**EXERCISE**
Copy the text of all the material below word for word, and leave the pictures out of your copy.

**STORED DATA**

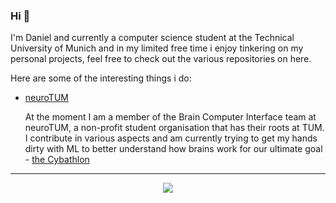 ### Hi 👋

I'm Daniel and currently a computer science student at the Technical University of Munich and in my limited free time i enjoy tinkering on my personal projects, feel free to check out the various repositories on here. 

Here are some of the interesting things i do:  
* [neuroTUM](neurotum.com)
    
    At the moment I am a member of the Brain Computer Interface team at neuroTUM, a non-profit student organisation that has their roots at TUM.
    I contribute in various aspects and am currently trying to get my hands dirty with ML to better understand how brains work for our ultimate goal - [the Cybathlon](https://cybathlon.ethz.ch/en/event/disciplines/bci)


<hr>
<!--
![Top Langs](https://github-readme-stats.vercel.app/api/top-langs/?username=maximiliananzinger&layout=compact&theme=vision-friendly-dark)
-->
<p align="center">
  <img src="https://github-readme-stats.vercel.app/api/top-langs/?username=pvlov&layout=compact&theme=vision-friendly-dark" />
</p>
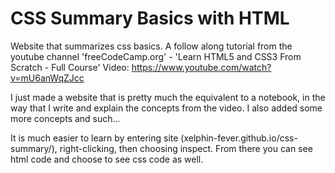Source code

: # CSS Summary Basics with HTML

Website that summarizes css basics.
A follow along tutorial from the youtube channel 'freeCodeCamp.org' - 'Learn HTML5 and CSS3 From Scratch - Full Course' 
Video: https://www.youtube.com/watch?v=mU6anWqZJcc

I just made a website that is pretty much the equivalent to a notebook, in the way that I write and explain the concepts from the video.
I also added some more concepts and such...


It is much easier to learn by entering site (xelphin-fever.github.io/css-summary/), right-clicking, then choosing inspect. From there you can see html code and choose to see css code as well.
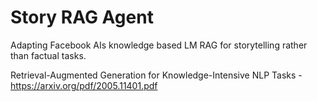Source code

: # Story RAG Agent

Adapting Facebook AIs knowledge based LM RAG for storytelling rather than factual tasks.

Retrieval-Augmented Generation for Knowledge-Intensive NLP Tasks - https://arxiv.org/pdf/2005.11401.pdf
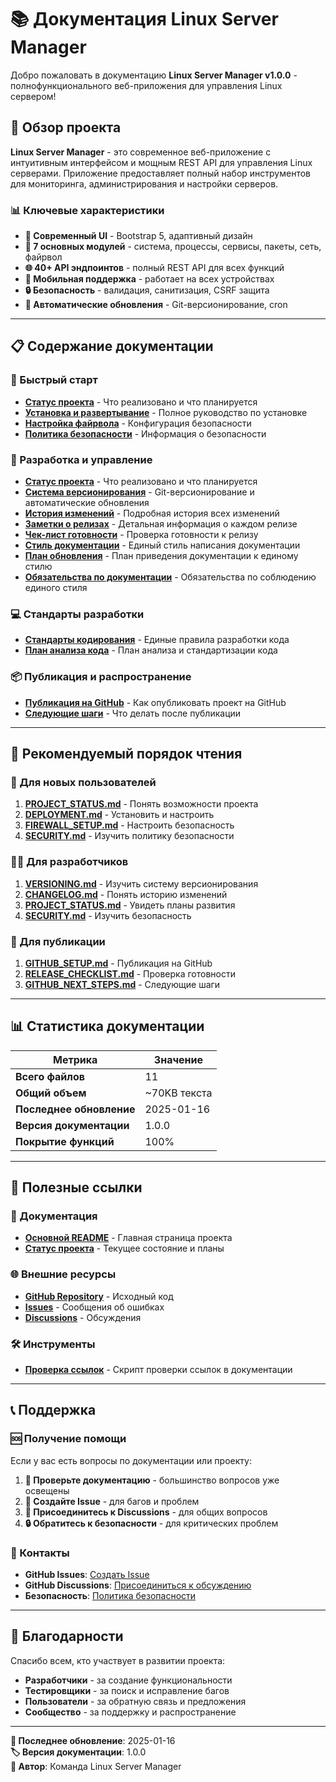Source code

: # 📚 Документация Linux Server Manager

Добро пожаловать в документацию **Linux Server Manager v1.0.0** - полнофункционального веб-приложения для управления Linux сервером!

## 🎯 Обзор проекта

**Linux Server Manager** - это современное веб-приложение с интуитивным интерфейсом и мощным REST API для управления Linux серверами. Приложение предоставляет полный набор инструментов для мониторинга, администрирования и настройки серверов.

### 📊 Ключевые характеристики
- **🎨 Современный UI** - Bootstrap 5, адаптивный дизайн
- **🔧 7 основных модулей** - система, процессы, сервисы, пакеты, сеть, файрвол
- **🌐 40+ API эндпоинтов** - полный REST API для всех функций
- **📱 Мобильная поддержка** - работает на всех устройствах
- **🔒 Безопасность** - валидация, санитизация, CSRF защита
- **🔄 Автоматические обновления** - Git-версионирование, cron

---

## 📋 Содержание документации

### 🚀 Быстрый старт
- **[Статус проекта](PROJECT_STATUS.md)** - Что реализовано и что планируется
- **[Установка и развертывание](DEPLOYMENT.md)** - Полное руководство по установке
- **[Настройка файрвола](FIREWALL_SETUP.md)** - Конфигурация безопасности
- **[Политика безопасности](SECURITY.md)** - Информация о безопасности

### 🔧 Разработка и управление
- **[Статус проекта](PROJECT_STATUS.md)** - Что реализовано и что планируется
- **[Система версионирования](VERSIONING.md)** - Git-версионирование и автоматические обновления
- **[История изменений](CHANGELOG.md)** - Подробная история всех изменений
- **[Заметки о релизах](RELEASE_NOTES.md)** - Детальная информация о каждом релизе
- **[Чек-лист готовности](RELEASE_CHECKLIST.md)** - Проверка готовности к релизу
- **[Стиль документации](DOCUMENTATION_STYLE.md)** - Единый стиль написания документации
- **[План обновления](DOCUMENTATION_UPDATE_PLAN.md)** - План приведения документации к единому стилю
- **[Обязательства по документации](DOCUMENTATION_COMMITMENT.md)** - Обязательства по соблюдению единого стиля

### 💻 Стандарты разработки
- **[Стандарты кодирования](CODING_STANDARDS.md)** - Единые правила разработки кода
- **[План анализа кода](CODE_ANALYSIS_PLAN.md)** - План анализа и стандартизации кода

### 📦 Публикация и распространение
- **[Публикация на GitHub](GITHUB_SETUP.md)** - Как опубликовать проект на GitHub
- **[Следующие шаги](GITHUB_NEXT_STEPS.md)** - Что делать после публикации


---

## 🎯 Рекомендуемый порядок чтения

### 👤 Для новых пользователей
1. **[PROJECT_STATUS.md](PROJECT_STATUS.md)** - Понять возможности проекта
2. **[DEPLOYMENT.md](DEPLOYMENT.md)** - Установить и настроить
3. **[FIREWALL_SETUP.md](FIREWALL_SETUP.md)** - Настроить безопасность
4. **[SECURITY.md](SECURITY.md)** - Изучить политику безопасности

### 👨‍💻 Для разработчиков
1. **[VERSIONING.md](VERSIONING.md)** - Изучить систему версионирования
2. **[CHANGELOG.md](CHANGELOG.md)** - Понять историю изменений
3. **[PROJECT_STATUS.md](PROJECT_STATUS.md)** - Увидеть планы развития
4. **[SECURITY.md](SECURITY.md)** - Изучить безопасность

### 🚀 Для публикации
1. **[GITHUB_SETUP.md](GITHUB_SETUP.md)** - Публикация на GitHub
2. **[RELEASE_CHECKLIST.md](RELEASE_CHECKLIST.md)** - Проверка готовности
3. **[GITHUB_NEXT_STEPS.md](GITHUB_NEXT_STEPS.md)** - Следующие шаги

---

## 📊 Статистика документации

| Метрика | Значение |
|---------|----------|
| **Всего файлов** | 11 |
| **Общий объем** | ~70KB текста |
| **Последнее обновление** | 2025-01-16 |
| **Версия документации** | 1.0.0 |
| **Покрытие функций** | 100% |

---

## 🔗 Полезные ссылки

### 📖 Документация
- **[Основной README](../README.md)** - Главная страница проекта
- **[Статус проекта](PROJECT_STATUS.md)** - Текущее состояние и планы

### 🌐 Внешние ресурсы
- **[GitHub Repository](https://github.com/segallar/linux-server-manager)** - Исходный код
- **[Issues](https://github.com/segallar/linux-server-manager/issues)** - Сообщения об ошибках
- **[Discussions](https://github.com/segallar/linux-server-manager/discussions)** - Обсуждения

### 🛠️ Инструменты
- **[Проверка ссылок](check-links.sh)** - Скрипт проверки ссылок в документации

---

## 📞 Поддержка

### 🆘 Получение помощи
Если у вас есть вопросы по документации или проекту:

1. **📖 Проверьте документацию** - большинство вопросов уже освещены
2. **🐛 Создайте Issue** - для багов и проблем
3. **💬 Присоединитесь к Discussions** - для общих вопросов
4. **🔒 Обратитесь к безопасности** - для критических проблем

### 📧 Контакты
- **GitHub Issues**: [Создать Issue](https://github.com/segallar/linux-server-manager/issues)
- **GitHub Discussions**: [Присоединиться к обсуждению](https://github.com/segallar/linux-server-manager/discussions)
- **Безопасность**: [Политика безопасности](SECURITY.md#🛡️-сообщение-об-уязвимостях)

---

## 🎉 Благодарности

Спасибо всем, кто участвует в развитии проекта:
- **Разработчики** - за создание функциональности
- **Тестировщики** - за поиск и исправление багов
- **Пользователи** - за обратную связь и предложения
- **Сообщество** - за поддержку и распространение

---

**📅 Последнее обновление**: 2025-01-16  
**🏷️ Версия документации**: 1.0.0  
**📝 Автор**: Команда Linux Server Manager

**PROBLEM SOLUTION**
 ### Hi 👋

I'm Daniel and currently a computer science student at the Technical University of Munich and in my limited free time i enjoy tinkering on my personal projects, feel free to check out the various repositories on here. 

Here are some of the interesting things i do:  
* [neuroTUM](neurotum.com)
    
    At the moment I am a member of the Brain Computer Interface team at neuroTUM, a non-profit student organisation that has their roots at TUM.
    I contribute in various aspects and am currently trying to get my hands dirty with ML to better understand how brains work for our ultimate goal - [the Cybathlon](https://cybathlon.ethz.ch/en/event/disciplines/bci)


<hr>
<!--
![Top Langs](https://github-readme-stats.vercel.app/api/top-langs/?username=maximiliananzinger&layout=compact&theme=vision-friendly-dark)
-->
<p align="center">
  <img src="https://github-readme-stats.vercel.app/api/top-langs/?username=pvlov&layout=compact&theme=vision-friendly-dark" />
</p>
Source code

: # CSS Summary Basics with HTML

Website that summarizes css basics.
A follow along tutorial from the youtube channel 'freeCodeCamp.org' - 'Learn HTML5 and CSS3 From Scratch - Full Course' 
Video: https://www.youtube.com/watch?v=mU6anWqZJcc

I just made a website that is pretty much the equivalent to a notebook, in the way that I write and explain the concepts from the video.
I also added some more concepts and such...


It is much easier to learn by entering site (xelphin-fever.github.io/css-summary/), right-clicking, then choosing inspect. From there you can see html code and choose to see css code as well.
Source code

: # Story RAG Agent

Adapting Facebook AIs knowledge based LM RAG for storytelling rather than factual tasks.

Retrieval-Augmented Generation for Knowledge-Intensive NLP Tasks - https://arxiv.org/pdf/2005.11401.pdf
Source code

: # 📚 Документация Linux Server Manager

Добро пожаловать в документацию **Linux Server Manager v1.0.0** - полнофункционального веб-приложения для управления Linux сервером!

## 🎯 Обзор проекта

**Linux Server Manager** - это современное веб-приложение с интуитивным интерфейсом и мощным REST API для управления Linux серверами. Приложение предоставляет полный набор инструментов для мониторинга, администрирования и настройки серверов.

### 📊 Ключевые характеристики
- **🎨 Современный UI** - Bootstrap 5, адаптивный дизайн
- **🔧 7 основных модулей** - система, процессы, сервисы, пакеты, сеть, файрвол
- **🌐 40+ API эндпоинтов** - полный REST API для всех функций
- **📱 Мобильная поддержка** - работает на всех устройствах
- **🔒 Безопасность** - валидация, санитизация, CSRF защита
- **🔄 Автоматические обновления** - Git-версионирование, cron

---

## 📋 Содержание документации

### 🚀 Быстрый старт
- **[Статус проекта](PROJECT_STATUS.md)** - Что реализовано и что планируется
- **[Установка и развертывание](DEPLOYMENT.md)** - Полное руководство по установке
- **[Настройка файрвола](FIREWALL_SETUP.md)** - Конфигурация безопасности
- **[Политика безопасности](SECURITY.md)** - Информация о безопасности

### 🔧 Разработка и управление
- **[Статус проекта](PROJECT_STATUS.md)** - Что реализовано и что планируется
- **[Система версионирования](VERSIONING.md)** - Git-версионирование и автоматические обновления
- **[История изменений](CHANGELOG.md)** - Подробная история всех изменений
- **[Заметки о релизах](RELEASE_NOTES.md)** - Детальная информация о каждом релизе
- **[Чек-лист готовности](RELEASE_CHECKLIST.md)** - Проверка готовности к релизу
- **[Стиль документации](DOCUMENTATION_STYLE.md)** - Единый стиль написания документации
- **[План обновления](DOCUMENTATION_UPDATE_PLAN.md)** - План приведения документации к единому стилю
- **[Обязательства по документации](DOCUMENTATION_COMMITMENT.md)** - Обязательства по соблюдению единого стиля

### 💻 Стандарты разработки
- **[Стандарты кодирования](CODING_STANDARDS.md)** - Единые правила разработки кода
- **[План анализа кода](CODE_ANALYSIS_PLAN.md)** - План анализа и стандартизации кода

### 📦 Публикация и распространение
- **[Публикация на GitHub](GITHUB_SETUP.md)** - Как опубликовать проект на GitHub
- **[Следующие шаги](GITHUB_NEXT_STEPS.md)** - Что делать после публикации


---

## 🎯 Рекомендуемый порядок чтения

### 👤 Для новых пользователей
1. **[PROJECT_STATUS.md](PROJECT_STATUS.md)** - Понять возможности проекта
2. **[DEPLOYMENT.md](DEPLOYMENT.md)** - Установить и настроить
3. **[FIREWALL_SETUP.md](FIREWALL_SETUP.md)** - Настроить безопасность
4. **[SECURITY.md](SECURITY.md)** - Изучить политику безопасности

### 👨‍💻 Для разработчиков
1. **[VERSIONING.md](VERSIONING.md)** - Изучить систему версионирования
2. **[CHANGELOG.md](CHANGELOG.md)** - Понять историю изменений
3. **[PROJECT_STATUS.md](PROJECT_STATUS.md)** - Увидеть планы развития
4. **[SECURITY.md](SECURITY.md)** - Изучить безопасность

### 🚀 Для публикации
1. **[GITHUB_SETUP.md](GITHUB_SETUP.md)** - Публикация на GitHub
2. **[RELEASE_CHECKLIST.md](RELEASE_CHECKLIST.md)** - Проверка готовности
3. **[GITHUB_NEXT_STEPS.md](GITHUB_NEXT_STEPS.md)** - Следующие шаги

---

## 📊 Статистика документации

| Метрика | Значение |
|---------|----------|
| **Всего файлов** | 11 |
| **Общий объем** | ~70KB текста |
| **Последнее обновление** | 2025-01-16 |
| **Версия документации** | 1.0.0 |
| **Покрытие функций** | 100% |

---

## 🔗 Полезные ссылки

### 📖 Документация
- **[Основной README](../README.md)** - Главная страница проекта
- **[Статус проекта](PROJECT_STATUS.md)** - Текущее состояние и планы

### 🌐 Внешние ресурсы
- **[GitHub Repository](https://github.com/segallar/linux-server-manager)** - Исходный код
- **[Issues](https://github.com/segallar/linux-server-manager/issues)** - Сообщения об ошибках
- **[Discussions](https://github.com/segallar/linux-server-manager/discussions)** - Обсуждения

### 🛠️ Инструменты
- **[Проверка ссылок](check-links.sh)** - Скрипт проверки ссылок в документации

---

## 📞 Поддержка

### 🆘 Получение помощи
Если у вас есть вопросы по документации или проекту:

1. **📖 Проверьте документацию** - большинство вопросов уже освещены
2. **🐛 Создайте Issue** - для багов и проблем
3. **💬 Присоединитесь к Discussions** - для общих вопросов
4. **🔒 Обратитесь к безопасности** - для критических проблем

### 📧 Контакты
- **GitHub Issues**: [Создать Issue](https://github.com/segallar/linux-server-manager/issues)
- **GitHub Discussions**: [Присоединиться к обсуждению](https://github.com/segallar/linux-server-manager/discussions)
- **Безопасность**: [Политика безопасности](SECURITY.md#🛡️-сообщение-об-уязвимостях)

---

## 🎉 Благодарности

Спасибо всем, кто участвует в развитии проекта:
- **Разработчики** - за создание функциональности
- **Тестировщики** - за поиск и исправление багов
- **Пользователи** - за обратную связь и предложения
- **Сообщество** - за поддержку и распространение

---

**📅 Последнее обновление**: 2025-01-16  
**🏷️ Версия документации**: 1.0.0  
**📝 Автор**: Команда Linux Server Manager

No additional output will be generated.